The methodology page on the CloudSleuth beta site said CloudSleuth uses the Gomez Performance Network (GPN) to measure the performance of an identical sample application running on several popular cloud service providers. However, while it uses the same tools and techniques as Gomez's formal benchmarks, CloudSleuth is actually a near real-time visualization tool rather than a benchmark, Compuware said. And unlike benchmarks, which are published periodically, CloudSleuth provides users with a continuously updating view into the performance of cloud service providers.
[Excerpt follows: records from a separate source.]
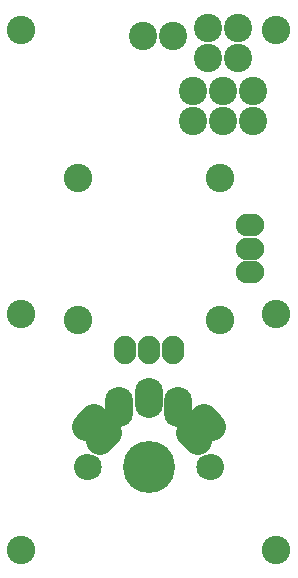
<source format=gbr>
G04 #@! TF.FileFunction,Soldermask,Bot*
%FSLAX46Y46*%
G04 Gerber Fmt 4.6, Leading zero omitted, Abs format (unit mm)*
G04 Created by KiCad (PCBNEW 4.0.1-stable) date 2018/04/09 0:13:58*
%MOMM*%
G01*
G04 APERTURE LIST*
%ADD10C,0.100000*%
%ADD11C,2.410000*%
%ADD12C,2.400000*%
%ADD13C,2.400000*%
%ADD14O,2.400000X3.400000*%
%ADD15C,2.210000*%
%ADD16C,2.160000*%
%ADD17C,4.410000*%
%ADD18O,1.900000X2.400000*%
%ADD19O,2.400000X1.900000*%
G04 APERTURE END LIST*
D10*
D11*
X159300000Y-92000000D03*
X159300000Y-116000000D03*
X137700000Y-116000000D03*
X137700000Y-92000000D03*
X137700000Y-136000000D03*
D12*
X148030000Y-92500000D03*
X150570000Y-92500000D03*
X157340000Y-99670000D03*
X157340000Y-97130000D03*
X152260000Y-99670000D03*
X152260000Y-97130000D03*
X154800000Y-99670000D03*
X154800000Y-97130000D03*
X153520000Y-91800000D03*
X156060000Y-91800000D03*
X153520000Y-94340000D03*
X156060000Y-94340000D03*
D13*
X153146447Y-124846447D02*
X153853553Y-125553553D01*
X143146447Y-125553553D02*
X143853553Y-124846447D01*
D14*
X148500000Y-123100000D03*
D15*
X143280000Y-129000000D03*
X153720000Y-129000000D03*
D13*
X151956447Y-126106447D02*
X152663553Y-126813553D01*
D14*
X145960000Y-123920000D03*
X150980000Y-123920000D03*
D13*
X144336447Y-126813553D02*
X145043553Y-126106447D01*
D16*
X143420000Y-129000000D03*
D17*
X148500000Y-129000000D03*
D16*
X153580000Y-129000000D03*
D11*
X142500000Y-104500000D03*
X154500000Y-116500000D03*
X142500000Y-116500000D03*
D18*
X146500000Y-119100000D03*
X150500000Y-119100000D03*
D19*
X157100000Y-108500000D03*
X157100000Y-112500000D03*
D18*
X148500000Y-119100000D03*
D19*
X157100000Y-110500000D03*
D11*
X154500000Y-104500000D03*
X159300000Y-136000000D03*
M02*

</source>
Moreover, the CloudSleuth beta site described the technology's overall approach:
""CloudSleuth's approach is conceptually very simple. We deploy an identical 'target' application to each cloud platform. The Gomez Performance Network (GPN) is used to run test transactions on the deployed target applications and monitor the response time and availability from various points around the globe. Hundreds of data points from each successive test run are collected and aggregated into a cloud performance database. CloudSleuth's visualization tools enable users to visually interact with the data from the cloud performance database.""
Meanwhile, at the Cloud Expo, in his presentation, Willoughby will discuss how the benefits of cloud computing can deliver new IT functionality to the business quickly and at low initial cost. Additionally, he will highlight how borderless applications present a new challenge to IT departments: managing application performance and availability when the application assets cross organizational and geographic borders. Such borderless applications seamlessly integrate cloud, Web and data center services together, while maintaining the end-user perspective that they are single applications. Willoughby will detail how enterprises can tackle the performance challenges presented by this new application delivery model.
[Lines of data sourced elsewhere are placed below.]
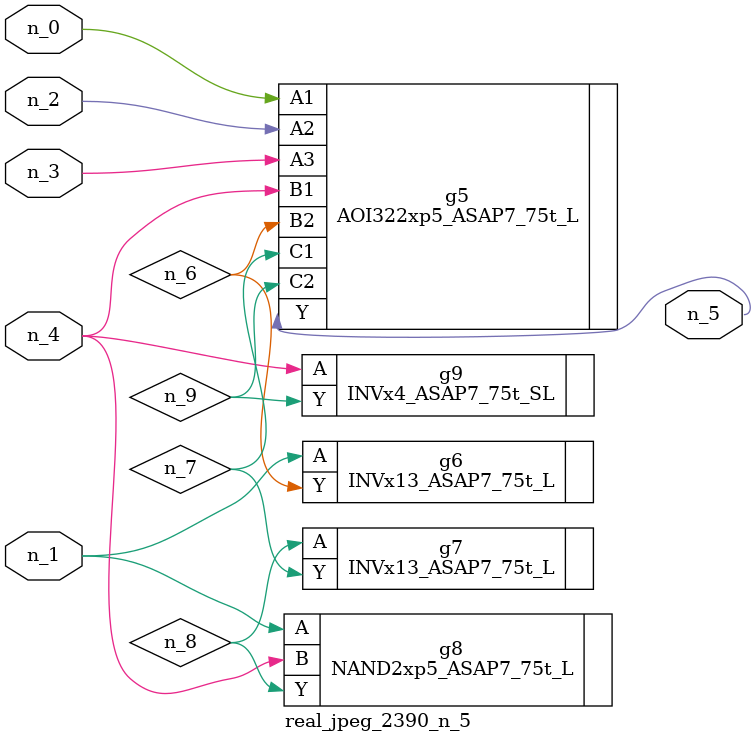
<source format=v>
module real_jpeg_2390_n_5 (n_4, n_0, n_1, n_2, n_3, n_5);

input n_4;
input n_0;
input n_1;
input n_2;
input n_3;

output n_5;

wire n_8;
wire n_6;
wire n_7;
wire n_9;

AOI322xp5_ASAP7_75t_L g5 ( 
.A1(n_0),
.A2(n_2),
.A3(n_3),
.B1(n_4),
.B2(n_6),
.C1(n_7),
.C2(n_9),
.Y(n_5)
);

INVx13_ASAP7_75t_L g6 ( 
.A(n_1),
.Y(n_6)
);

NAND2xp5_ASAP7_75t_L g8 ( 
.A(n_1),
.B(n_4),
.Y(n_8)
);

INVx4_ASAP7_75t_SL g9 ( 
.A(n_4),
.Y(n_9)
);

INVx13_ASAP7_75t_L g7 ( 
.A(n_8),
.Y(n_7)
);


endmodule
</source>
"While mission-critical applications will still typically be provided by company-owned resources in the data center, IT departments will increasingly use cloud-based applications and services to more rapidly deliver new functionality to the business," Willoughby said in a statement. "The success of such efforts will depend on tools that stop the finger-pointing and give IT performance visibility across the enterprise and Internet to cloud services providers. I look forward to sharing use cases and real world examples with my peers at Cloud Expo 2010 and to detailing how the entire IT community--IT operations, cloud service providers, architects and developers--can build and deploy cloud-based applications with optimal performance in mind."
The beta version of CloudSleuth is available at: www.cloudsleuth.net.